In its release, Yamaha Motor Corp. U.S.A. President Phil Dyskow thanked industry executives who testified on behalf of Japanese outboard engine manufacturers — including Irwin Jacobs (Genmar), Bob Deputy (Godfrey), Kris Carroll (Grady-White), Joan Maxwell (Regulator) and Scott Deal (Maverick) — and said they had helped Yamaha make its case that Brunswick’s anti-dumping position was “a sham.”
“Their testimony added weight to Yamaha’s claim that Brunswick’s petition is simply a sham intended to divert attention from Brunswick’s efforts to dominate the marine industry through the use of cheap foreign labor,” Dyskow said. “It is absurd that, with all of its achievements, Brunswick is attempting to cry poverty and distress to the ITC. Yet with the help of the American marine industry’s testimony, it is our hope that we will have successfully refuted Brunswick’s claims of injury and put an end to this dumping case once and for all.”
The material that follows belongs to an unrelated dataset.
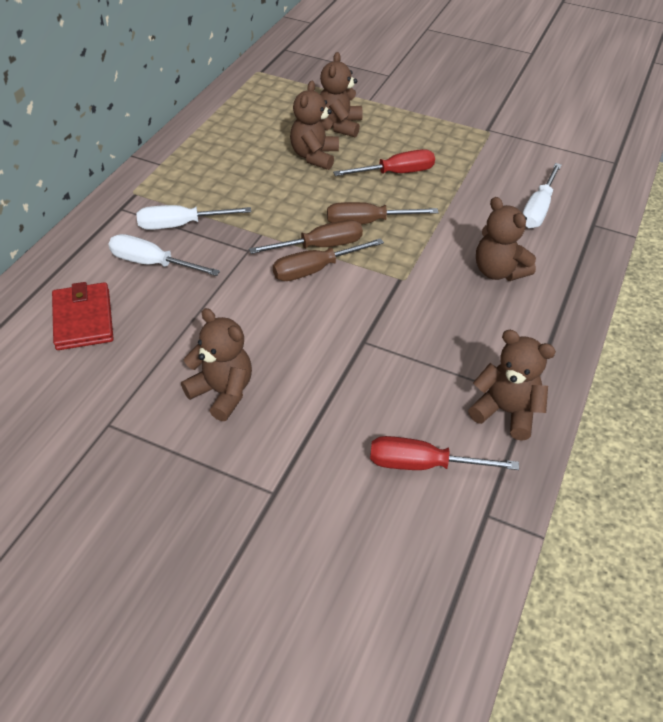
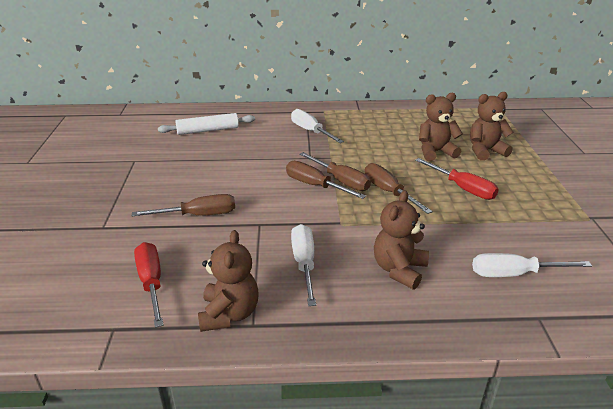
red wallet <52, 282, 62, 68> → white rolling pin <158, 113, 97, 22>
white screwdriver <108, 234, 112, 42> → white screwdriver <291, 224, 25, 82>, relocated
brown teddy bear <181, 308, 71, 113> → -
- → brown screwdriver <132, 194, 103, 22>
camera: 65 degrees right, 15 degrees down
Mercury thanked the boat builders and dealers who testified on its behalf — including Earl Bentz (Triton), Lee Kimmell (American Marine), Ed Renken (Sea Fox) and Reggie Fountain (Fountain Powerboats) — and quoted Wisconsin Governor Jim Doyle and Representative Tom Petri, who also attended the hearing and spoke in favor of the imposition of duties on Japanese outboards.
“The domestic outboard engine industry is threatened by the aggressive pricing strategies used by Japanese manufacturers who are looking to unfairly gain market share by dumping their products in the U.S. market,” Doyle told the ITC panel that will rule on whether Mercury has been injured by Japanese engine dumping.
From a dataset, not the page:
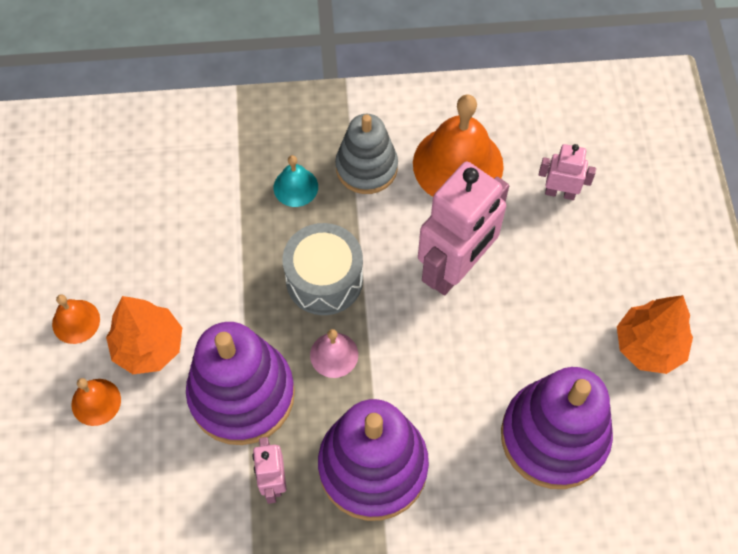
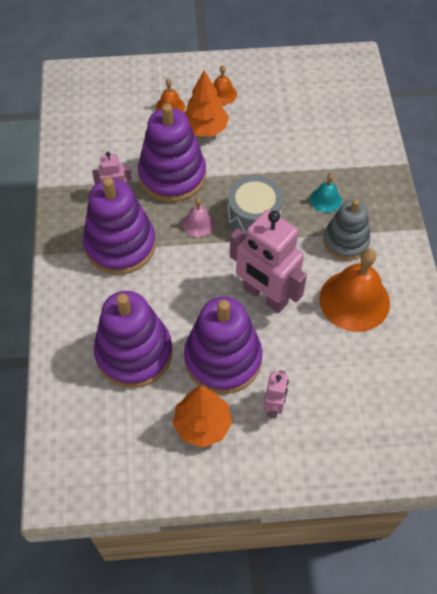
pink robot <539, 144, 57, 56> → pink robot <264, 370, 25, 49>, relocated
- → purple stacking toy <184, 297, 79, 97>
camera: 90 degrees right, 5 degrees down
Mercury President Patrick C. Mackey said the domestic outboard engine industry has lost significant market share to the Japanese since 2000 due to engine dumping practices. “Mercury Marine has an obligation to its shareholders, employees and customers not to sit back and allow itself to be damaged by such unfair competition,” he said.
The ITC is expected to reveal its findings in the case by early February. If it determines that Japanese pricing practices have damaged U.S. outboard companies, a duty to be determined by the Department of Commerce will be levied on all outboard engines imported into the U.S. from Japan.